The work reported in this article has evaluated the relative molecular activity of the 5'-triphosphate of a novel beta-L-nucleoside with an unsaturated ribose residue, beta-L-2', 3'-dideoxy-2',3'-didehydro-5-fluorocytidine (beta-L-Fd4CTP), with that of beta-L-2',3'-dideoxy-5-fluorocytidine (beta-L-FddCTP) and 2', 3'-dideoxycytidine (ddCTP), on DNA strand elongation by human immunodeficiency virus-1 reverse transcriptase (HIV RT) and human DNA polymerases alpha (pol alpha), beta (pol beta), gamma (pol gamma), and epsilon (pol epsilon). The concentrations of beta-L-Fd4CTP that inhibited the yield of products by 50% were 0.20 micro M, 1.8 micro M, and 4.0 micro M for HIV RT, pol gamma, and pol beta, respectively.
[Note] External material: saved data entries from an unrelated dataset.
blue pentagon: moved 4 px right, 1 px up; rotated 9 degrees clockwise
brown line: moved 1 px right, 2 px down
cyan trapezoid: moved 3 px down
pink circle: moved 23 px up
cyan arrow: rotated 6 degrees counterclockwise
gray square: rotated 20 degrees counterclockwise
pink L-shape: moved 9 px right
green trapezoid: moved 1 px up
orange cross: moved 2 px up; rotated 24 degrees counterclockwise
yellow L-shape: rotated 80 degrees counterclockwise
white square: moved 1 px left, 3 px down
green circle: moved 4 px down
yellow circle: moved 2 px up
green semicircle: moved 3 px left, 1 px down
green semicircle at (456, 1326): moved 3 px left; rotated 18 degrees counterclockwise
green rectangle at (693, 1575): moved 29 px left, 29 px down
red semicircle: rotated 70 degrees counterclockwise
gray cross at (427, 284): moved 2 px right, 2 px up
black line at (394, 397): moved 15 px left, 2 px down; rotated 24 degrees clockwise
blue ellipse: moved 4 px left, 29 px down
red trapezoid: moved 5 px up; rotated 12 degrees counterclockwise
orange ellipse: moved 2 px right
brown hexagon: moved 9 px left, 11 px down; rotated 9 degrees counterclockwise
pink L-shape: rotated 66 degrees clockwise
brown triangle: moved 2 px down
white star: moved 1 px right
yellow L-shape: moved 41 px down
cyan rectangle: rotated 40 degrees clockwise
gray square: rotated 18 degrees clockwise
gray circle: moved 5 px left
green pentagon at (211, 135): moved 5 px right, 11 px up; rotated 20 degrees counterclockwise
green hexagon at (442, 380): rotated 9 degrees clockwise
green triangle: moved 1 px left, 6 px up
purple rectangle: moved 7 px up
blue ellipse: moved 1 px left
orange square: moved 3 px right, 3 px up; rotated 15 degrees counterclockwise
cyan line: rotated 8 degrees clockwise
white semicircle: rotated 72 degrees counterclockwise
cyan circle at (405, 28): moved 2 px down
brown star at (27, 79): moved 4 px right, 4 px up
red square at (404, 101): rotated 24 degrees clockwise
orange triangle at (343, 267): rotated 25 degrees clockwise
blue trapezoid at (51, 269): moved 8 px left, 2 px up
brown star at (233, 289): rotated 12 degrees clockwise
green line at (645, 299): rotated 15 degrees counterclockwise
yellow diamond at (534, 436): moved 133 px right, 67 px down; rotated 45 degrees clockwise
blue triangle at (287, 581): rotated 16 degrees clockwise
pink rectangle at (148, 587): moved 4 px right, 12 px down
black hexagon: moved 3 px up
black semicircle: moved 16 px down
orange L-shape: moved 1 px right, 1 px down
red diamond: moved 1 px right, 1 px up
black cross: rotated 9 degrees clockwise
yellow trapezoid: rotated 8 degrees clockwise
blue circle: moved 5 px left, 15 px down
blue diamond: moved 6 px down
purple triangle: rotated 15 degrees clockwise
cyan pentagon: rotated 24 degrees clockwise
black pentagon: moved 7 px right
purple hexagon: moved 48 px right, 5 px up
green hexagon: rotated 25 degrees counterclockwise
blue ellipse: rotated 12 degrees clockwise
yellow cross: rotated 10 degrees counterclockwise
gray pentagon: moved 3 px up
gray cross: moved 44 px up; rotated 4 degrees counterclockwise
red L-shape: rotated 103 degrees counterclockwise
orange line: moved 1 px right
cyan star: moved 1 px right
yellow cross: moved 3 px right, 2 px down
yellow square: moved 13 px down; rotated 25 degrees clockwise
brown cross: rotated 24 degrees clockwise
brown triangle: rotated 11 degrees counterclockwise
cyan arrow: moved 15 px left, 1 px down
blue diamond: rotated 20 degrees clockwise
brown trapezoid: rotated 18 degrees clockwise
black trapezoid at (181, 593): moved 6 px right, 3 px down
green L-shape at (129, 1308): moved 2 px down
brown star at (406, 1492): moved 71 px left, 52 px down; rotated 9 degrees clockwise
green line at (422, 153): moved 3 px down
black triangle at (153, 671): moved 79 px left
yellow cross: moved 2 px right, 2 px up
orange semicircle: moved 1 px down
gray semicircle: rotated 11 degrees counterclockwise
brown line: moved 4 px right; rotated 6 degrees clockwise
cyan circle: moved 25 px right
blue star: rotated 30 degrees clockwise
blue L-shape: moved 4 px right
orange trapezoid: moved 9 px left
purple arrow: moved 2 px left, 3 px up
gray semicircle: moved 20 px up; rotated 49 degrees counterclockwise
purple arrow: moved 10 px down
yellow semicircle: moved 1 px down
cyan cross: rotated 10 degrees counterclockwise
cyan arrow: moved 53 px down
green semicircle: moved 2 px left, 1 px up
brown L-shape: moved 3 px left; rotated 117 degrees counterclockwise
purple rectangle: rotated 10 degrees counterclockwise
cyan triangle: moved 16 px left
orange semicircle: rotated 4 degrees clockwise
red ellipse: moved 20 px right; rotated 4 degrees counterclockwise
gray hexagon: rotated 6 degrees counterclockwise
The beta-L-Fd4CTP at a concentration as high as 40 micro M had no inhibitory effect on pol epsilon, but could inhibit pol alpha by 10-20% at 20 micro M. The Km and relative Vmax values of beta-L-Fd4CTP, beta-L-FddCTP, and ddCTP for incorporation into the standing start point of 5'-[32P]-oligonucleotide primer annealed with M13mp19 phage DNA by HIV RT and human DNA polymerases were evaluated. The efficiency of incorporation (Vmax/Km) of beta-L-Fd4CTP by HIV RT was about 4-fold and 12-fold higher than that of ddCTP and beta-L-FddCTP, respectively. In contrast, the Vmax/Km ratio of beta-L-Fd4CTP for pol gamma was 7-fold lower than that of ddCTP, but 4-fold higher than that of beta-L-FddCTP. Pol alpha could use beta-L-Fd4CTP as a substrate, but only at a high concentration (>20 micro M). Incorporation of beta-L-Fd4CTP by pol epsilon could not be detected. A hypothesis about the preferable recognition of the 2',3'-dideoxy-2',3'-didehydro- structure of beta-L-Fd4CTP to that of the 2',3'-dideoxy-structure of beta-L-FddCTP by HIV RT is discussed.